Anubis, you are spot on with your cause and effect relationship regarding wages and the demand for labor. As someone who has studied economics (doubt DP has), we know that by raising minimum wages and the cost of labor on one particular cost curve, you cause all the other cost curves to shift in response. In other words, you create both a substitution effect for laborers who were earning a premium to minimum wage who now find themselves at minimum wage as well as affecting the marginal supplier of labor on the supply curve. This is all basic math and not opinion. And you nailed it.
As was pointed out, if you have two groups of people, one currently at 7.25 an hour and let's say another group at 15 to keep things simple. Say the group at 15 an hour has some discernible skill that has afforded them this wage in the marketplace. They possibly have a more stressful job, have greater responsibility and some skill they had to attain. Now you shift the labor curve so that those with no skills, no responsibility and no stress are now making the same wages as the 15 group. Well, this is where the substitution effect kicks in. Those in the 15 group are now sitting on the wrong indifference curve. They are making the same wages as the min group but with harder jobs that require more skill and more responsibility. The optimal strategy for them is to "shift" to the lower curve. That is, they can trade in their current job for the lesser job and earn the same wage. They now have increased their personal utility at no cost to them. But the rub is, they just now took the jobs meant for those in the 7.25 min group. Which means they lose their jobs. Employers will jump at the chance to higher a higher quality worker at the same rate they would have to pay the old 7.25 min group. So the firm has increased their utility as well given the new wage floor. Each actor in this market has maximized their utility while the low end group finds themselves priced out of the labor pool.
This is why economists have never favored raising the min wage. And most of them are center left politically. Instead they have favored for the increase in welfare and gov't benefits. And yes, your observation and one that is frequently brought up is, if more is better, then why stop at 15 an hour? Why not raise min wage to 100,000 a year. Obviously more is not better. So the next question is, is the labor market operating inefficiently. In other words, is the floor for labor too low relative to the value and productivity they provide. Now this is a genuine argument. You are not going to find widespread agreement here. My opinion is that low end of the labor market offers little to no value to most firms. If firms can afford to enter the labor market and purchase this labor at this rate, they are doing so because they are earning a marginal return on that labor in that particular moment in time that justifies the expense.

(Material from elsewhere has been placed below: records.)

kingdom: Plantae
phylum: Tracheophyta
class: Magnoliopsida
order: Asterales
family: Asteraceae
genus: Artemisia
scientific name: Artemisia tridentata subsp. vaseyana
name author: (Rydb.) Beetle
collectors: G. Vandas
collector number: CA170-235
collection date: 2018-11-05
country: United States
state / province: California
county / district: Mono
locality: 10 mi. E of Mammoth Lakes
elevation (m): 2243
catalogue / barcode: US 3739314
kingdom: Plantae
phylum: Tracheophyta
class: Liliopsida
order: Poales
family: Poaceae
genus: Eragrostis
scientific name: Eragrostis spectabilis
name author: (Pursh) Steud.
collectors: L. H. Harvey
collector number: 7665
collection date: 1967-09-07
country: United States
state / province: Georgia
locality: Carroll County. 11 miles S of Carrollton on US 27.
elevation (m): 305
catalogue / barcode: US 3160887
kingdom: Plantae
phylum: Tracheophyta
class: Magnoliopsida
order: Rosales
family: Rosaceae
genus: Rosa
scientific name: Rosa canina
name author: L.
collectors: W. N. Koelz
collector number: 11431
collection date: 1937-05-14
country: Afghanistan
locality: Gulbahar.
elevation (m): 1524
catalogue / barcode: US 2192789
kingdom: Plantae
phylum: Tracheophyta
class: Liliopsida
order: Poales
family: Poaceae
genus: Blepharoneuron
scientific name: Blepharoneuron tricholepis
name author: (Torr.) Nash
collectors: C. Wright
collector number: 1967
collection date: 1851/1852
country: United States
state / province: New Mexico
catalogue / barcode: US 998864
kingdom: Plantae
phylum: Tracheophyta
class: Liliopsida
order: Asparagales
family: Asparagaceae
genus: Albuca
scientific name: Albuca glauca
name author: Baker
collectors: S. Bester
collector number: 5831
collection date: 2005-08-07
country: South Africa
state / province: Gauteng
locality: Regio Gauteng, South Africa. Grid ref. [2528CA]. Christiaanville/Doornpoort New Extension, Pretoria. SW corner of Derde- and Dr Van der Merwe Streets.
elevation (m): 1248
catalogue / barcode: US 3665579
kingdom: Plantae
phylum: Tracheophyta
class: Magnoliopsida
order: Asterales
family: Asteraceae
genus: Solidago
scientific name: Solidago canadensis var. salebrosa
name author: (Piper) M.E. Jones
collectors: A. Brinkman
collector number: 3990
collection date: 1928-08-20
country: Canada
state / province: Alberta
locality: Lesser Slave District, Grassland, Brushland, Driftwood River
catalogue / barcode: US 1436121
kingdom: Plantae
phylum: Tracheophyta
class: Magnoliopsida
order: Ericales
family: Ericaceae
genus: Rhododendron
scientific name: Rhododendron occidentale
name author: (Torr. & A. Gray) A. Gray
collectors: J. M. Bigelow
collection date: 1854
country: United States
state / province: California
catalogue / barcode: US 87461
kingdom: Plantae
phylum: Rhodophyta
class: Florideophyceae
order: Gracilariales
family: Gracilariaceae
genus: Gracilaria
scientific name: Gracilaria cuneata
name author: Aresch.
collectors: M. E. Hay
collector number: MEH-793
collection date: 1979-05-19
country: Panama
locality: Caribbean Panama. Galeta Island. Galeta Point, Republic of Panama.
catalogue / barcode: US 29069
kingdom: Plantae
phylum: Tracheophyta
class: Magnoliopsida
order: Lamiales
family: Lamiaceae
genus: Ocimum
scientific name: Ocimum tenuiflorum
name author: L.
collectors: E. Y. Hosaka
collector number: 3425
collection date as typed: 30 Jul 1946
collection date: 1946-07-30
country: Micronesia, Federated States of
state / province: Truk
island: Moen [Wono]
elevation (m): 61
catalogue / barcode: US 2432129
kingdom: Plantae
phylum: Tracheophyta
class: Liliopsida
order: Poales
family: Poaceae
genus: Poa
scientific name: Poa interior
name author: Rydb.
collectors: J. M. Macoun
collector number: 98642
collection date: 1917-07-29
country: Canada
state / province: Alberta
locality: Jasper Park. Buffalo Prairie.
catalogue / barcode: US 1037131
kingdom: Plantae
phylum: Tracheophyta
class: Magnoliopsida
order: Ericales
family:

On the other side, the marginal supplier of labor is highly sensitive to his marginal cost. As we know from economics, the marginal supplier of labor is the last supplier of labor on the supply curve with the smallest margins. Hence why he is "operating on the margin". Any slight increase in cost and he falls off the supply curve. This means he can no longer be a buyer of labor at this higher cost level. This means all the people working for him are out of a job. Now not every firm is operating on the margin. But enough firms are and they will reduce the amount of labor in the marketplace. This is not a controversial subjected and it's implications are widely accepted across economists all political persuasions. This exercise has been researched and researched to death. This example is used in EVERY micro economics text book in the country. Every 10 years though it gets brought up again by someone new thinking they have come across some new idea that has not been well researched.